My cycling consists of sporadic events and rides usually well beyond my fitness level, accompanied by limited training yet alongside accomplished riders well within their comfort zone and fitness levels. Therefore the Velo 100 shall fit perfectly into my riding style. My strategy has led to team moral boosting comments (most not repeatable before the watershed) such as “what am I doing with my life” (said at 4 o’clock in the morning in the rain attempting a 24hr London to Amsterdam bike ride) and “this is the most miserable experience of my life” (said in the early hours of the morning on a dark rainy desolate rural French road during a 24hr London to Paris bike ride – whilst also suffering the ill effects of a dodgy chicken curry on the ferry).

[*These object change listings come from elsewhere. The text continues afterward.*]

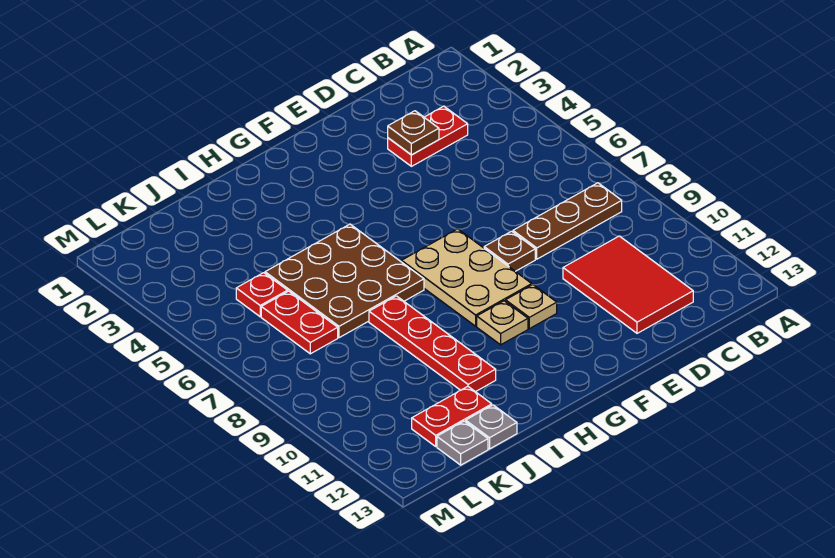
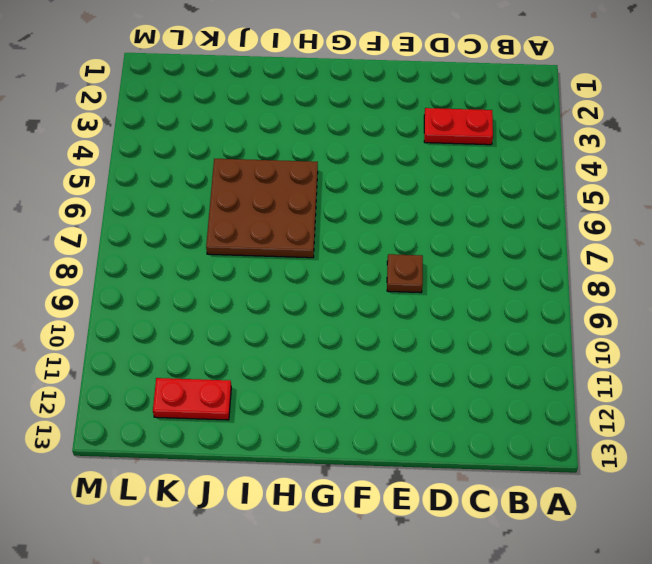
none -> brown plate B8:D8 level 1
none -> red tile C10:D12 level 1
none -> tan plate F7:G9 level 1

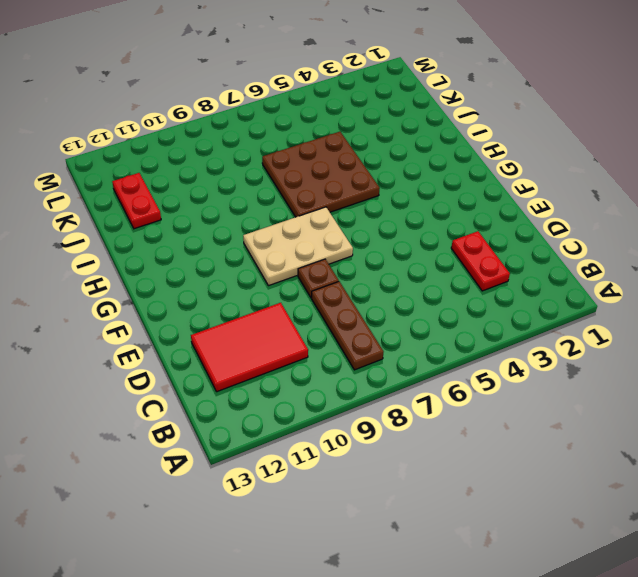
none -> tan plate F10 level 1
none -> tan plate G10 level 1
none -> red plate I8:I11 level 1

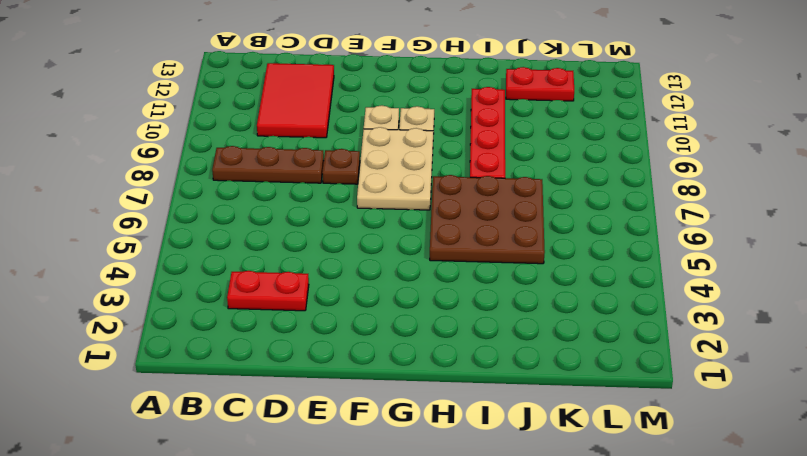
none -> grey plate J13 level 1
none -> red plate K5 level 1
none -> red plate K6:K7 level 1

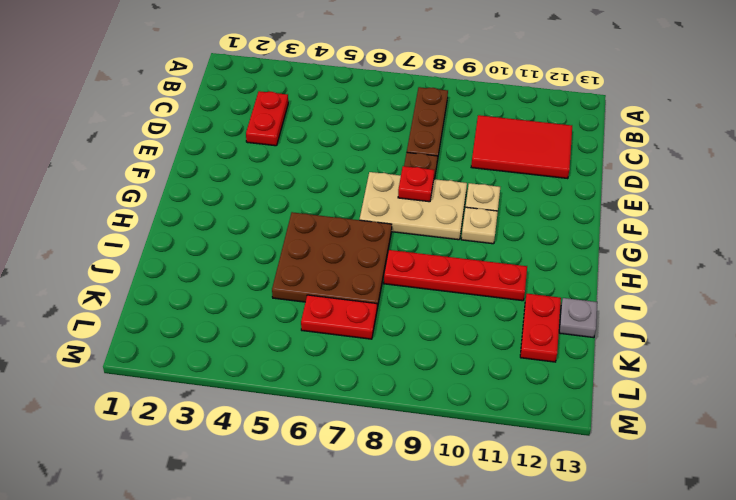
red plate F8 level 2 -> red plate K5 level 1
none -> grey plate K13 level 1
none -> brown plate D3 level 2

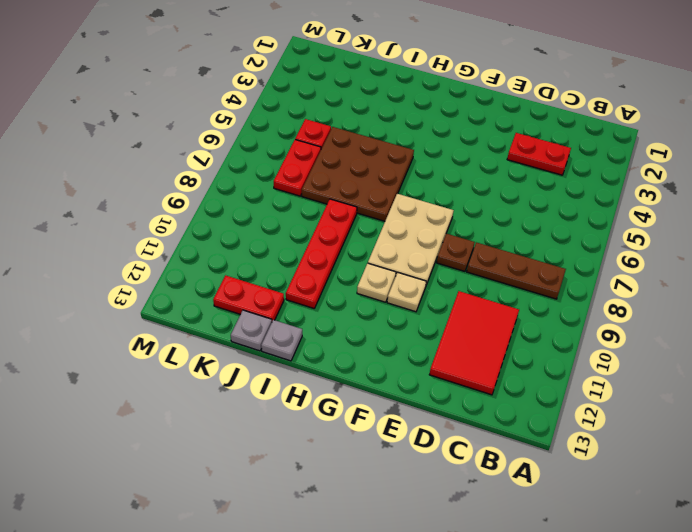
grey plate I13 level 1 -> grey plate K13 level 1
none -> brown plate D3 level 2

I’m looking forward to taking on the Birmingham Velo and riding with the PFK team. I’m sure they’ll all appreciate my moral boosting from the back of the pack. PFK is a great cause and it is a privilege to help contribute to the cause. I’ve justified my lack of training as you shouldn’t enjoy yourself when raising money for charity. Also on the plus side – I don’t need to clean my bike for the start line!
I remember my first bike well, a Raleigh Pippin, in red, with stabilisers; that childhood frustration of getting stuck with your pedals spinning but not touching the ground (thanks to the stabilisers) still lives with me today. I progressed to a hand-me-down Raleigh Burner BMX, then a Raleigh 5-speed racer and then finally mountain bikes… There it stuck and I was hooked. Downhill, as fast as you can, on or off road, that thrill has never left me. These days the potential consequences have probably slowed me down a bit, but not subdued my enthusiasm.
Cycling these days takes the form of weekly mountain bike rides out with a bunch of mates, around the trails local to us and via any pubs on (or near) the chosen routes, commuting to work when time permits and taking my six year old out at the weekends, encouraging him to build jumps from a plank of wood and a couple of bricks, and not fuss when he falls off…
For me, cycling is my escape. One day it might escape me, but until that time, slow up, fast down!